Une heure de repos supplémentaire pour Pogacar
En plus du maillot jaune, le vainqueur du Tour de France 2024 a cédé, jeudi, le maillot vert du classement par points à Jonathan Milan (Lidl-Trek) et celui à pois de meilleur grimpeur à son coéquipier Tim Wellens. Pourquoi redonner à d’autres ces maillots distinctifs récompensant son excellent début de Tour ? Pour bénéficier de plus de temps pour récupérer de ses efforts. En se délestant de toutes ces tuniques, Tadej Pogacar s’épargne en effet les obligations médiatiques et la cérémonie protocolaire de fin d’étape. Une heure de repos supplémentaire ce jeudi et peut-être dans les jours à venir, qui, sur une course de trois semaines, est plus que bienvenue. Sur la Grande Boucle plus qu’ailleurs, tout répit est bon à prendre.
« Ça ne me dérange pas d’avoir le maillot jaune, mais l’objectif était aujourd’hui de dépenser le moins d’énergie possible. (…) On a “besoin de jambes” pour la deuxième et la troisième semaine. Ce qu’on a fait aujourd’hui est très bien pour nous », a confirmé Tadej Pogacar, conscient que c’est en montagne, et avec des coéquipiers encore frais, qu’il a le plus de chance de créer des différences définitives sur ses principaux poursuivants.
Dans cette configuration, la formation UAE Team Emirates-XRG confie aussi le contrôle de la course à Alpecin-Deceuninck, l’équipe de Mathieu Van der Poel, qui n’est pas une menace réelle pour Tadej Pogacar au classement général.

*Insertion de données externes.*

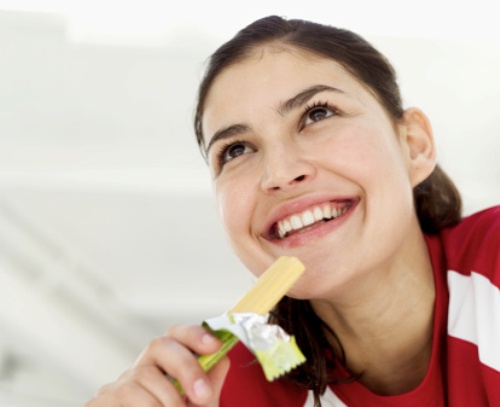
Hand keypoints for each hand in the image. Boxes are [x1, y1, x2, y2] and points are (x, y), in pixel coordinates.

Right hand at [84, 324, 229, 405]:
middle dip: (186, 367)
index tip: (215, 345)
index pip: (176, 335)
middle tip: (202, 397)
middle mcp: (141, 370)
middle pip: (159, 345)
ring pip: (144, 375)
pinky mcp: (101, 400)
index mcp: (165, 368)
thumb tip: (222, 358)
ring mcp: (119, 385)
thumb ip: (209, 386)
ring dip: (170, 402)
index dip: (195, 334)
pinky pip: (126, 395)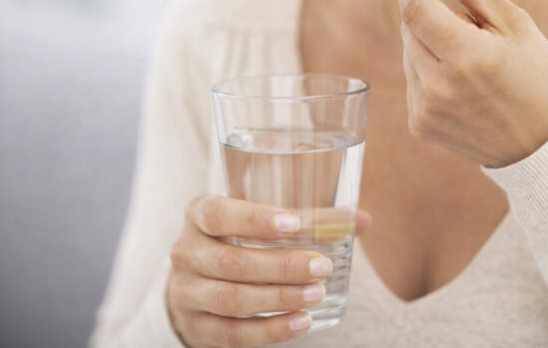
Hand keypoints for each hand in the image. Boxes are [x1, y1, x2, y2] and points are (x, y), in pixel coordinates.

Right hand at [166, 194, 371, 347]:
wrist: (197, 279)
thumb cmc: (239, 238)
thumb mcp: (261, 219)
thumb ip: (308, 218)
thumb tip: (361, 220)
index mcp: (198, 213)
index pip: (218, 214)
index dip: (254, 219)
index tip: (293, 224)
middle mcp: (186, 251)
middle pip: (231, 262)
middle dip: (281, 266)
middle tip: (321, 266)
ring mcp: (186, 291)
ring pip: (232, 299)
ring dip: (279, 298)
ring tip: (316, 294)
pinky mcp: (196, 326)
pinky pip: (232, 334)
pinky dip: (269, 330)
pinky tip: (300, 323)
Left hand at [390, 0, 547, 168]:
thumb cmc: (540, 78)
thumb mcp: (516, 24)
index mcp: (467, 56)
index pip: (415, 7)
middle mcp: (439, 86)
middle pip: (409, 28)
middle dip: (428, 14)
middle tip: (468, 26)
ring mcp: (426, 109)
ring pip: (408, 54)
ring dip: (429, 44)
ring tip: (472, 62)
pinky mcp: (420, 126)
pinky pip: (412, 82)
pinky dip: (428, 72)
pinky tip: (462, 85)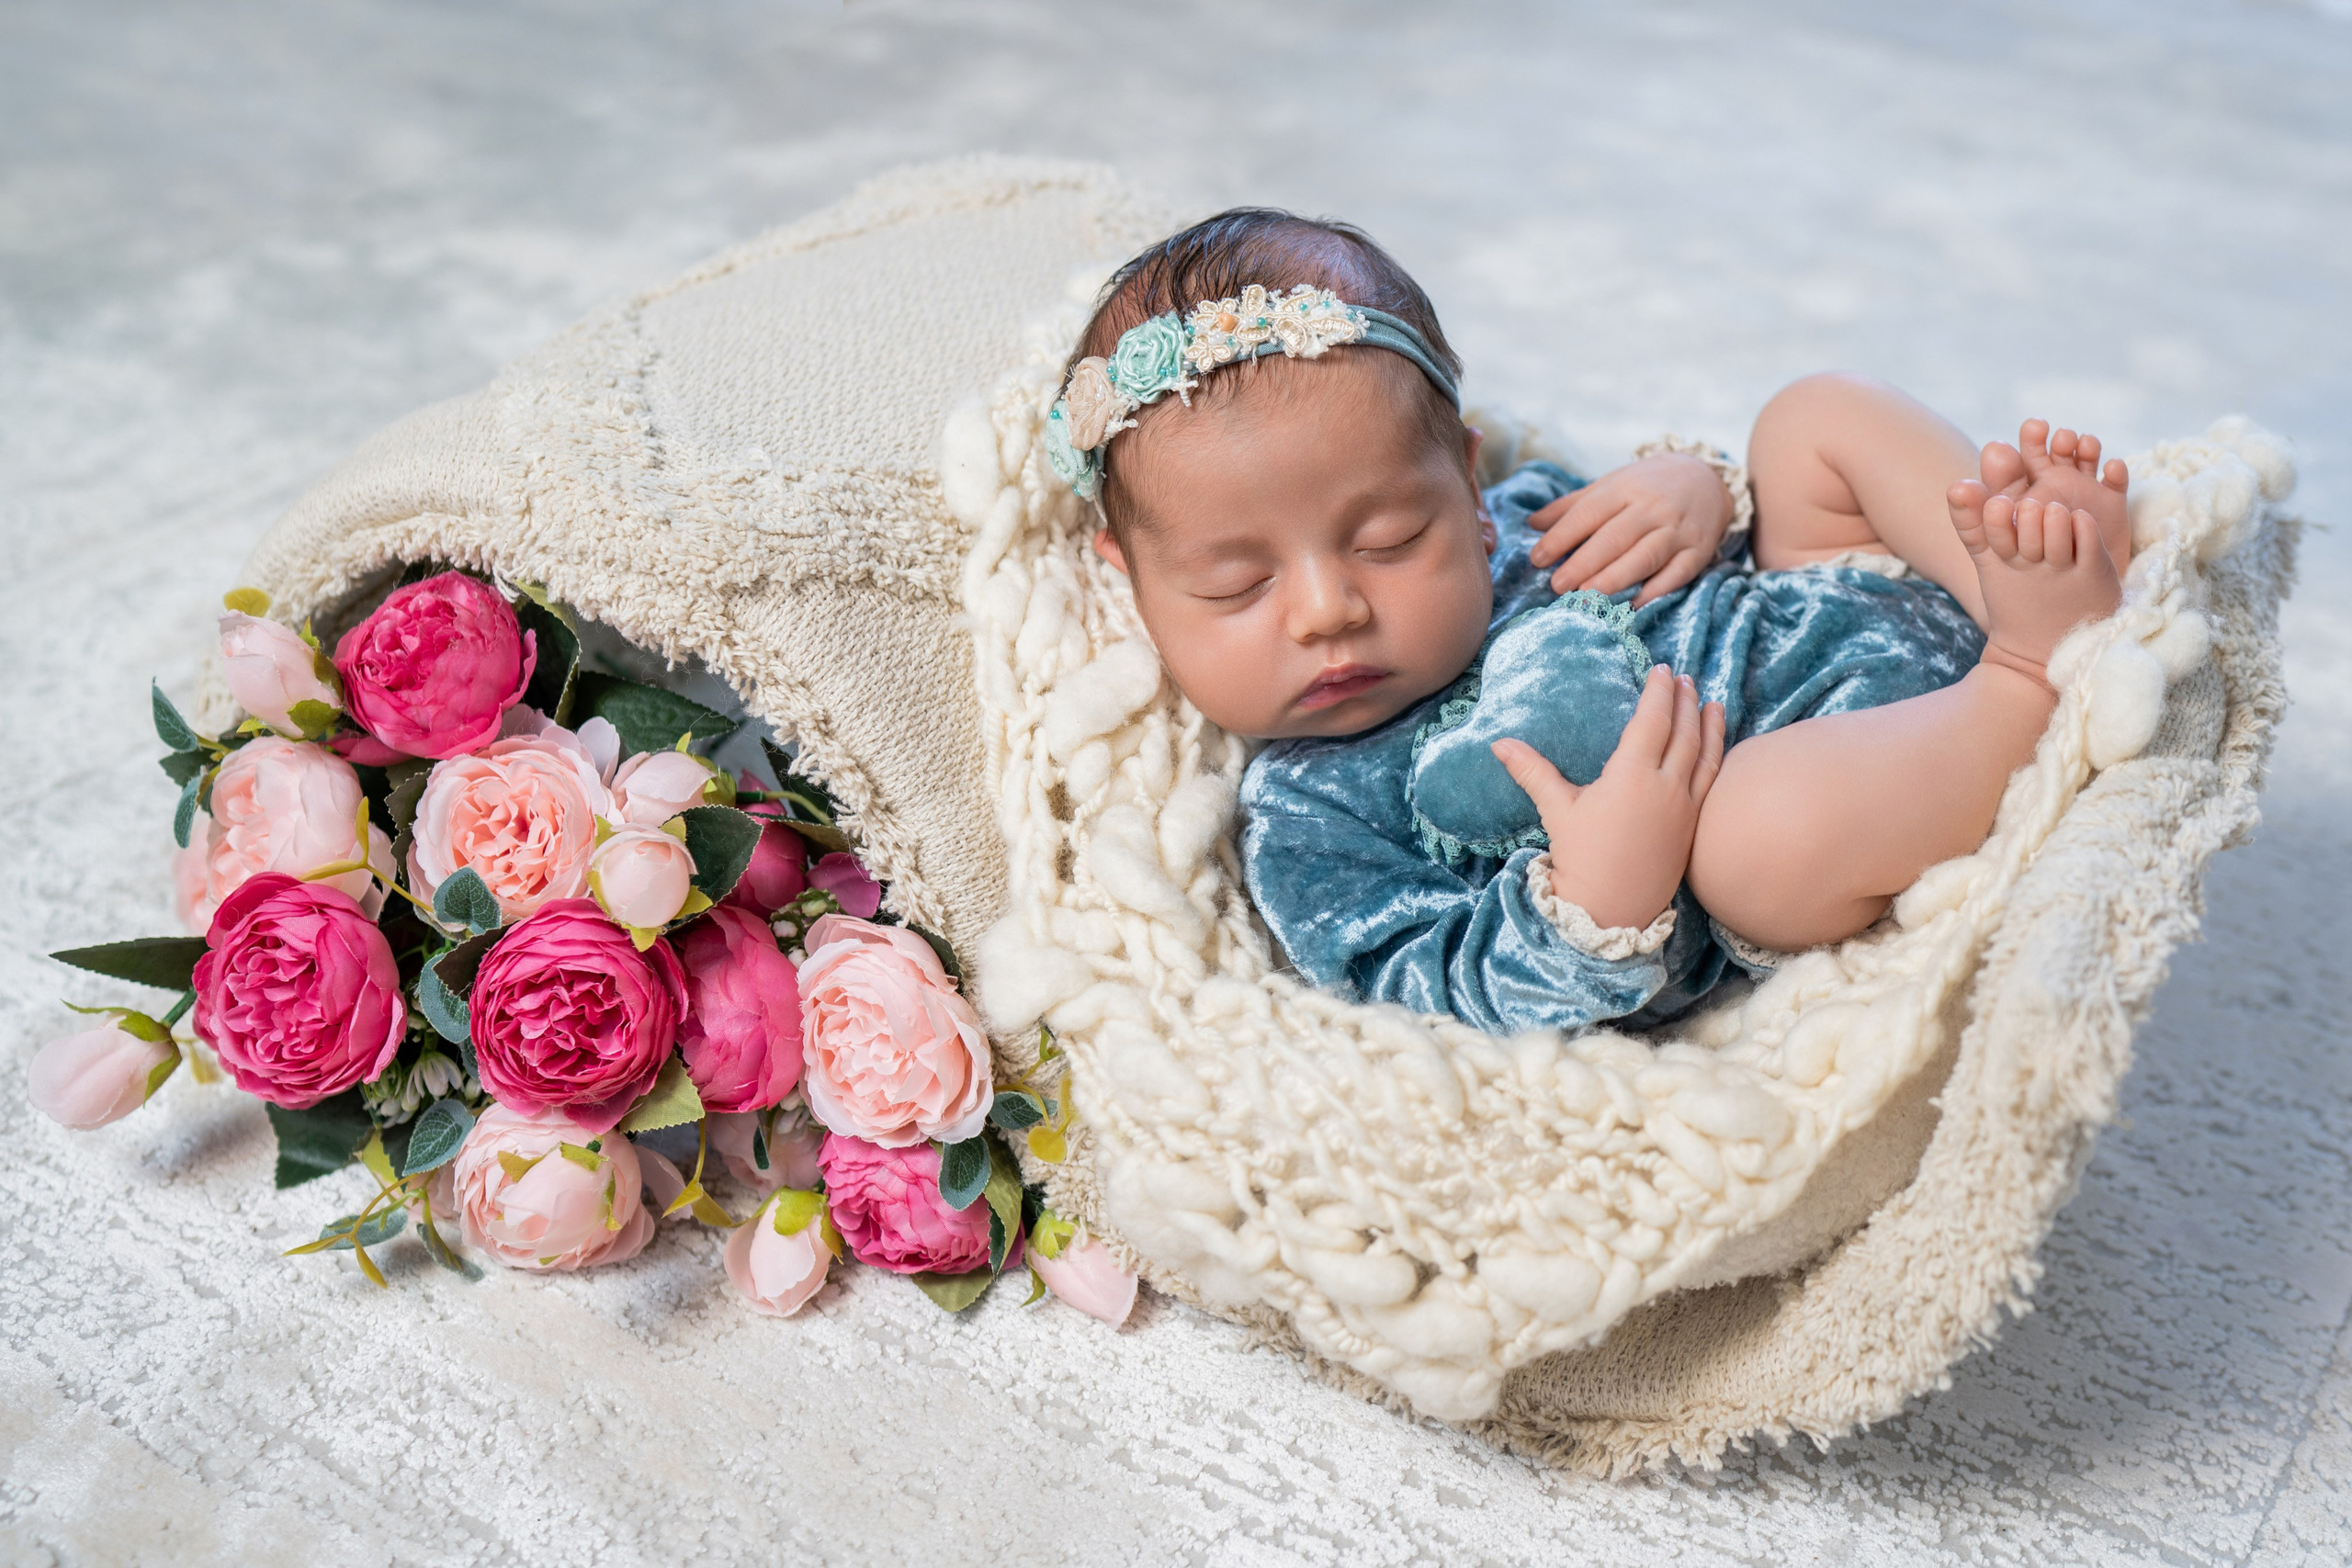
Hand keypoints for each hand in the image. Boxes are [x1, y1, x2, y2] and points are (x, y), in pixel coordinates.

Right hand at [1491, 667, 1725, 929]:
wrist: (1612, 910)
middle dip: (1685, 702)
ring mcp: (1685, 808)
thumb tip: (1499, 744)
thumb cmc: (1582, 859)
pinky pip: (1712, 782)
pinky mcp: (1693, 828)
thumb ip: (1532, 771)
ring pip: (1705, 755)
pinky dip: (1717, 757)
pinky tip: (1717, 747)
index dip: (1658, 693)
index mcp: (1631, 775)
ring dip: (1708, 725)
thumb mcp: (1557, 811)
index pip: (1652, 721)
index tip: (1663, 671)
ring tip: (1712, 703)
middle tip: (1685, 679)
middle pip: (1683, 732)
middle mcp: (1665, 787)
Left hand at [1526, 453, 1732, 605]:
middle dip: (1584, 563)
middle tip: (1557, 585)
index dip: (1562, 536)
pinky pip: (1677, 574)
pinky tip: (1632, 604)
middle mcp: (1652, 508)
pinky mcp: (1698, 552)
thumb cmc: (1645, 487)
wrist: (1706, 479)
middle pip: (1615, 538)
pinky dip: (1655, 590)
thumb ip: (1571, 506)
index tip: (1537, 559)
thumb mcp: (1609, 486)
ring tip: (1586, 596)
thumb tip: (1531, 524)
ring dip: (1614, 579)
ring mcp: (1677, 531)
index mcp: (1625, 488)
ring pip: (1644, 556)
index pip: (1589, 512)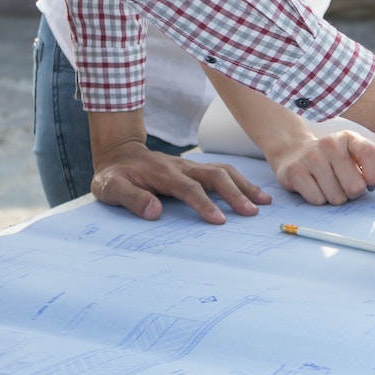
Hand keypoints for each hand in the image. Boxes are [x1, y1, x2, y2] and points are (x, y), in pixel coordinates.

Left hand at [91, 144, 268, 223]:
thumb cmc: (114, 175)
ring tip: (263, 202)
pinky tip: (252, 193)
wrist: (118, 154)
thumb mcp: (111, 188)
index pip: (189, 189)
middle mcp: (182, 167)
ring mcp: (190, 166)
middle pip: (215, 176)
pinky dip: (240, 181)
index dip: (205, 204)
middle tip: (252, 212)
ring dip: (244, 185)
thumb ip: (131, 199)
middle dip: (236, 193)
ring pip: (223, 171)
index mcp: (163, 173)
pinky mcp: (195, 169)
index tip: (220, 220)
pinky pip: (222, 172)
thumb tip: (156, 212)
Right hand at [269, 129, 374, 205]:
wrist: (295, 153)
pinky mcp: (295, 171)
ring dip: (334, 197)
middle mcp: (329, 143)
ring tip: (328, 184)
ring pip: (336, 197)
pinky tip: (314, 186)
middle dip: (351, 193)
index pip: (370, 154)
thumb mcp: (353, 155)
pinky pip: (317, 199)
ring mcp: (311, 156)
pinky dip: (318, 199)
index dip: (373, 176)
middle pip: (354, 186)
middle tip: (344, 185)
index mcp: (349, 138)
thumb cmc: (332, 160)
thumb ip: (373, 163)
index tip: (368, 182)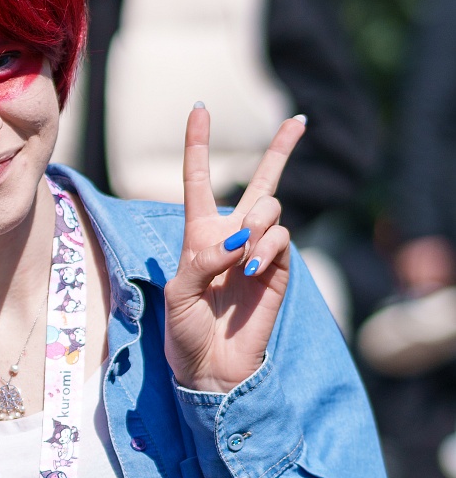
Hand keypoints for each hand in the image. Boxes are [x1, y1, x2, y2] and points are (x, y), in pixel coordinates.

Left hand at [163, 107, 304, 393]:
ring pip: (270, 208)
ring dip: (257, 222)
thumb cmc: (184, 333)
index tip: (199, 108)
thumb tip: (239, 240)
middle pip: (261, 182)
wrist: (211, 369)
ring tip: (242, 254)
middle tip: (299, 119)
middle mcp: (232, 236)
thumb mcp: (179, 294)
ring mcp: (259, 251)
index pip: (197, 182)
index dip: (198, 145)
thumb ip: (203, 260)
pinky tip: (251, 272)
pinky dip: (266, 250)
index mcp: (198, 235)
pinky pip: (281, 239)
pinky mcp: (279, 270)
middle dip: (281, 149)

Une nouvelle étape accidentée attend le peloton, vendredi 11 juillet, entre Saint-Malo (Ille-et-Vilaine) et Mûr-de-Bretagne (Côtes-d’Armor). « C’est une bonne arrivée pour moi », a annoncé le Slovène, qui pourrait ne pas laisser une échappée lui « voler » la victoire deux jours de suite. Ben Healy a eu du nez : cette 6ᵉ étape était une occasion à ne pas laisser filer.